A face-saving option? 

But, speaking on the sidelines of the meeting, James Acton, co-director of the nuclear programme at the Carnegie Endowment for International Peace, told MEE that it was clear that Trump's advisers understand the implications of leaving the deal. “They are looking for a face-saving way for him to avoid certifying the deal but for the deal to survive nonetheless. “Whether this strategy will work is unclear,” he said.

Acton pointed to reported moves by the US secretary of state, Rex Tillerson, to defend the Iran agreement.

The warning from the organisation over Trump comes amid fears in Western capitals that a nuclear Iran would lead to even great proliferation in the Middle East, where Israel is the only known nuclear power.
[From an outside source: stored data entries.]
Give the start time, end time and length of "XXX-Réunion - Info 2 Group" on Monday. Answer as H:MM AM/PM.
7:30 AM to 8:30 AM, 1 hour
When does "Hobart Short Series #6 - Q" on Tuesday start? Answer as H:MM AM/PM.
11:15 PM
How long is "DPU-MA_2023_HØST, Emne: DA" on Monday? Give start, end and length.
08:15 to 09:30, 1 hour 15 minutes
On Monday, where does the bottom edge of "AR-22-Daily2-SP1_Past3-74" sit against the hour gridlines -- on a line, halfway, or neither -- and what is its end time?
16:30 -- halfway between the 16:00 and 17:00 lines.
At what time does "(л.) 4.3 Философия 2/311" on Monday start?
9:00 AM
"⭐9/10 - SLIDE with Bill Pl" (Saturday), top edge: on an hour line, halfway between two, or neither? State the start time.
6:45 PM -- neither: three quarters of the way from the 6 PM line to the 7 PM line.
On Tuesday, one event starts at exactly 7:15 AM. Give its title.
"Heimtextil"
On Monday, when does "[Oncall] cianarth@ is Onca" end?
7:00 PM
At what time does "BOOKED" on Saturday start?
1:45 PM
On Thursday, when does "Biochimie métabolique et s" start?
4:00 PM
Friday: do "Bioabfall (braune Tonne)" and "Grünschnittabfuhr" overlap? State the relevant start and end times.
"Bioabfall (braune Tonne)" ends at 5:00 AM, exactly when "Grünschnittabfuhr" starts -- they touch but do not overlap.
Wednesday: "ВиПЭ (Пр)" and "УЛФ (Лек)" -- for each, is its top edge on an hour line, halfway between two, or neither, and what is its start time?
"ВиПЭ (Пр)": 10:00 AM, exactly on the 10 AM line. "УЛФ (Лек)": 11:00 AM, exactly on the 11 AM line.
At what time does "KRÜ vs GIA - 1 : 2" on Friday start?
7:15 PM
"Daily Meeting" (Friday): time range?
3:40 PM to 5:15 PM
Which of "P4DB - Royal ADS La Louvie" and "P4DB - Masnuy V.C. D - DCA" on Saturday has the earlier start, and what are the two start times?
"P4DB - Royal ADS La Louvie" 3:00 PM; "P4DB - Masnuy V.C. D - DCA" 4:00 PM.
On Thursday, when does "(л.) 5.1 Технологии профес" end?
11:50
In the event of a collapse in the agreement, Uzi Arad, a former national security adviser to Israel's prime minister, Benjamin Netanyahu, told MEE that Israel will “retain and even hint at having unilateral action options”.

But he added it would prefer “containing and stopping Iranian progress towards military nuclear capability in concert with the US and other like-minded allies".

Formally, Israel says it will not be the first country to introduce nuclear weapons in the Middle East and has led calls for a hardline policy to curb Iran's nuclear ambitions. 

However, analysts say Israel is an undeclared nuclear power: it has a nuclear plant in the southern city of Dimona, in the Negev desert, and is believed to have a formidable nuclear arsenal.